301 Redirects are critical for any website redesign as they instruct search engine crawlers (automated computer programs that scan the content on your website and add information to their database) to redirect old web page addresses to new addresses if changed during the website redesign process or general maintenance of a website.


But Why Do 301 Redirects Matter?

Over time, the pages on your website build up data. This can include links from other websites or directories, often referred to as backlinks. Backlinks are an important part of the formula search engines use to rank websites. One of the worst things a company can do is rename, delete, or change the URL of a page without giving instructions to bots/crawlers that the address has changed.

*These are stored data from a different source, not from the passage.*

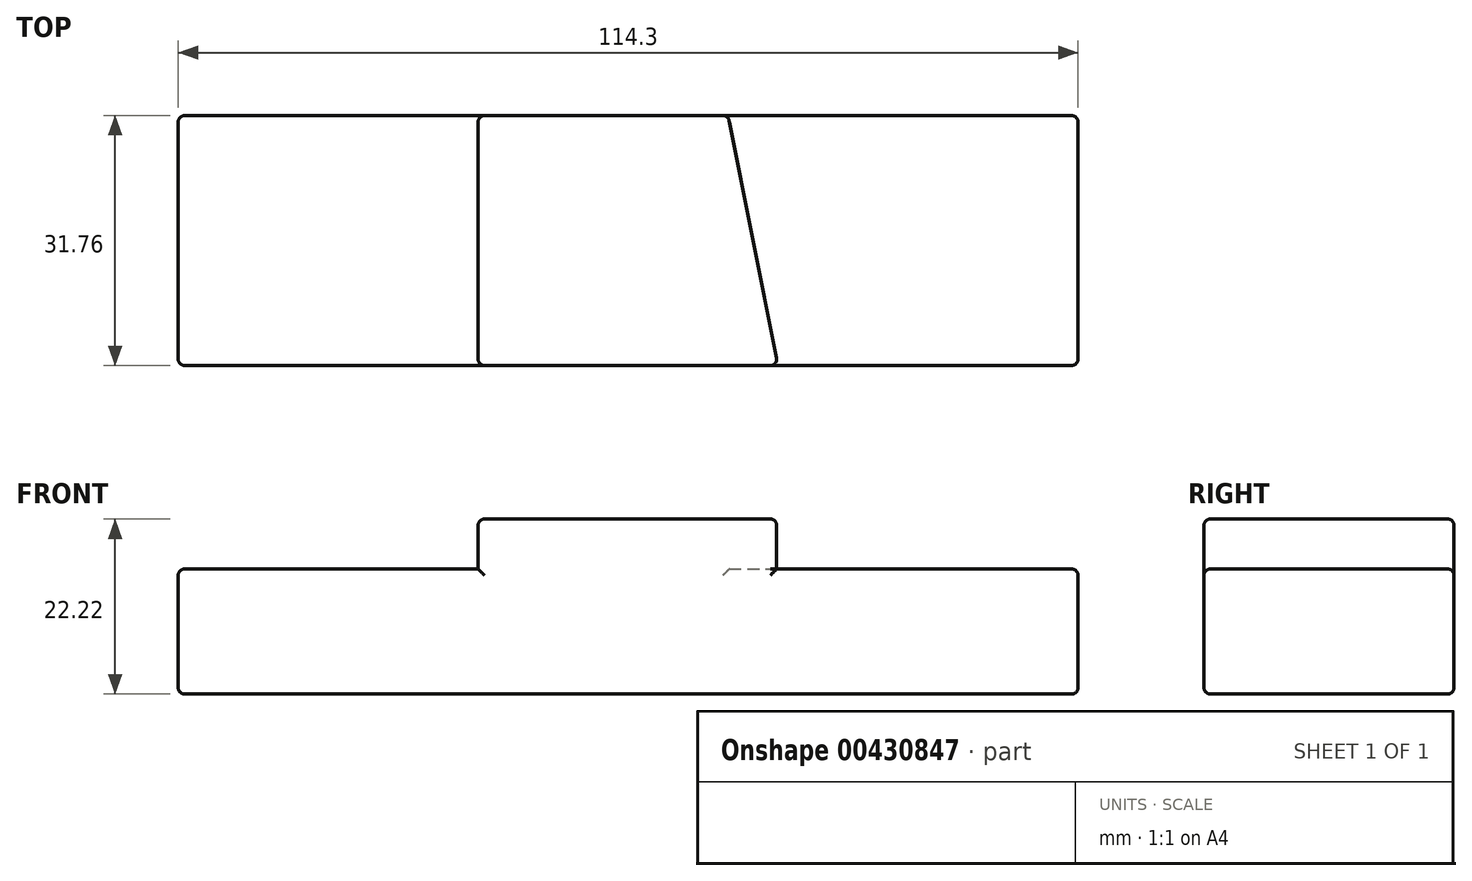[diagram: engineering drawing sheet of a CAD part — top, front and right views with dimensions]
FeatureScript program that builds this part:
annotation { "Feature Type Name" : "Feature", "Feature Type Description" : "" }
export const myFeature = defineFeature(function(context is Context, id is Id, definition is map)
    precondition{}
    {
        {
            var Q0;
            Q0=qCreatedBy(makeId("Top.planeOp"),FACE);
            var sketch = newSketch(context, id + "F0", { "sketchPlane" : qUnion([Q0])});
            skLineSegment(sketch, "E0.bottom", {"start": v(-57.15, -15.88) * mm, "end": v(57.15, -15.88) * mm});
            skLineSegment(sketch, "E0.top", {"start": v(-57.15, 15.88) * mm, "end": v(57.15, 15.88) * mm});
            skLineSegment(sketch, "E0.left", {"start": v(-57.15, -15.88) * mm, "end": v(-57.15, 15.88) * mm});
            skLineSegment(sketch, "E0.right", {"start": v(57.15, -15.88) * mm, "end": v(57.15, 15.88) * mm});
            skLineSegment(sketch, "E1", {"start": v(-57.15, 15.88) * mm, "end": v(57.15, -15.88) * mm, "construction": true});
            skSolve(sketch);
        }
        {
            var Q0;
            Q0 = qSketchRegion(id + "F0", true);
            extrude(context, id + "F1", {"entities" : qUnion([Q0]), "endBound" : BoundingType.SYMMETRIC, "depth" : 22.22 * mm});
        }
        {
            var Q0;
            Q0=makeQuery(id+"F1.opExtrude","CAP_FACE",FACE,{"disambiguationData":[OSD([sQuery(id+"F0.wireOp",EDGE,"E0.bottom"),sQuery(id+"F0.wireOp",EDGE,"E0.top"),sQuery(id+"F0.wireOp",EDGE,"E0.left"),sQuery(id+"F0.wireOp",EDGE,"E0.right")])],"isStart":false});
            var sketch = newSketch(context, id + "F2", { "sketchPlane" : qUnion([Q0])});
            skLineSegment(sketch, "E2.bottom", {"start": v(-57.15, 15.88) * mm, "end": v(-19.05, 15.88) * mm});
            skLineSegment(sketch, "E2.top", {"start": v(-57.15, -15.88) * mm, "end": v(-19.05, -15.88) * mm});
            skLineSegment(sketch, "E2.left", {"start": v(-57.15, 15.88) * mm, "end": v(-57.15, -15.88) * mm});
            skLineSegment(sketch, "E2.right", {"start": v(-19.05, 15.88) * mm, "end": v(-19.05, -15.88) * mm});
            skSolve(sketch);
        }
        {
            var Q0;
            Q0 = qSketchRegion(id + "F2", true);
            extrude(context, id + "F3", {"entities" : qUnion([Q0]), "operationType" : NewBodyOperationType.REMOVE, "oppositeDirection" : true, "depth" : 6.35 * mm});
        }
        {
            var Q0;
            Q0=makeQuery(id+"F1.opExtrude","CAP_FACE",FACE,{"disambiguationData":[OSD([sQuery(id+"F0.wireOp",EDGE,"E0.bottom"),sQuery(id+"F0.wireOp",EDGE,"E0.top"),sQuery(id+"F0.wireOp",EDGE,"E0.left"),sQuery(id+"F0.wireOp",EDGE,"E0.right")])],"isStart":false});
            var sketch = newSketch(context, id + "F4", { "sketchPlane" : qUnion([Q0])});
            skLineSegment(sketch, "E3", {"start": v(57.15, 15.88) * mm, "end": v(57.15, -15.88) * mm});
            skLineSegment(sketch, "E4", {"start": v(57.15, -15.88) * mm, "end": v(19.05, -15.88) * mm});
            skLineSegment(sketch, "E5", {"start": v(19.05, -15.88) * mm, "end": v(19.05, 111.12) * mm, "construction": true});
            skLineSegment(sketch, "E6", {"start": v(19.05, 111.12) * mm, "end": v(-6.35, 111.12) * mm, "construction": true});
            skLineSegment(sketch, "E7", {"start": v(19.05, -15.88) * mm, "end": v(-6.35, 111.12) * mm, "construction": true});
            skLineSegment(sketch, "E8", {"start": v(57.15, 15.88) * mm, "end": v(12.7, 15.88) * mm});
            skLineSegment(sketch, "E9", {"start": v(12.7, 15.88) * mm, "end": v(19.05, -15.88) * mm});
            skSolve(sketch);
        }
        {
            var Q0;
            Q0 = qSketchRegion(id + "F4", true);
            extrude(context, id + "F5", {"entities" : qUnion([Q0]), "operationType" : NewBodyOperationType.REMOVE, "oppositeDirection" : true, "depth" : 6.35 * mm});
        }
        {
            var Q0;
            Q0=makeQuery(id+"F1.opExtrude","CAP_FACE",FACE,{"disambiguationData":[OSD([sQuery(id+"F0.wireOp",EDGE,"E0.bottom"),sQuery(id+"F0.wireOp",EDGE,"E0.top"),sQuery(id+"F0.wireOp",EDGE,"E0.left"),sQuery(id+"F0.wireOp",EDGE,"E0.right")])],"isStart":false});
            var Q1;
            Q1=makeQuery(id+"F1.opExtrude","SWEPT_FACE",FACE,{"disambiguationData":[OSD([sQuery(id+"F0.wireOp",EDGE,"E0.bottom")])]});
            var Q2;
            Q2=makeQuery(id+"F1.opExtrude","SWEPT_FACE",FACE,{"disambiguationData":[OSD([sQuery(id+"F0.wireOp",EDGE,"E0.right")])]});
            var Q3;
            Q3=makeQuery(id+"F1.opExtrude","SWEPT_FACE",FACE,{"disambiguationData":[OSD([sQuery(id+"F0.wireOp",EDGE,"E0.top")])]});
            var Q4;
            Q4=makeQuery(id+"F1.opExtrude","CAP_FACE",FACE,{"disambiguationData":[OSD([sQuery(id+"F0.wireOp",EDGE,"E0.bottom"),sQuery(id+"F0.wireOp",EDGE,"E0.top"),sQuery(id+"F0.wireOp",EDGE,"E0.left"),sQuery(id+"F0.wireOp",EDGE,"E0.right")])],"isStart":true});
            var Q5;
            Q5=makeQuery(id+"F1.opExtrude","SWEPT_FACE",FACE,{"disambiguationData":[OSD([sQuery(id+"F0.wireOp",EDGE,"E0.left")])]});
            fillet(context, id + "F6", {"entities" : qUnion([Q0, Q1, Q2, Q3, Q4, Q5]), "radius" : 0.8 * mm, "tangentPropagation" : true, "allowEdgeOverflow" : false});
        }
    });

Quick Example of 301 Redirect

Previous website address: http://www.yourdomain.com/about.html
New website address: http://www.yourdomain.com/about/

Though the two addresses above may appear somewhat similar, they are very different and the bots/crawlers will not make the connection without proper instructions giving them a map to the new address. A very common way to handle this redirect is with an HT Access redirect. This is a special file found on Apache Web Servers. Within the HT Access file, the following instructions can be added to provide the mapping instructions:

301 redirect line: Redirect 301 /about.html http://www.yourdomain.com/about/

Now with that added, any time the old page is visited, it automatically redirects the user to the correct page. This will help to pass what has been coined as “link juice” to the new page, maintaining the historical data that page has accumulated.


Caution: 301 Redirects Can Easily Break Websites

301 redirects are case sensitive and even an extra space added when writing the instruction can break your website. If is often a good idea when adding lots of redirects, to do them in smaller chunks so that if something does happen, it is both easier and faster to track down the problematic line.

Be sure to test thoroughly when adding redirects.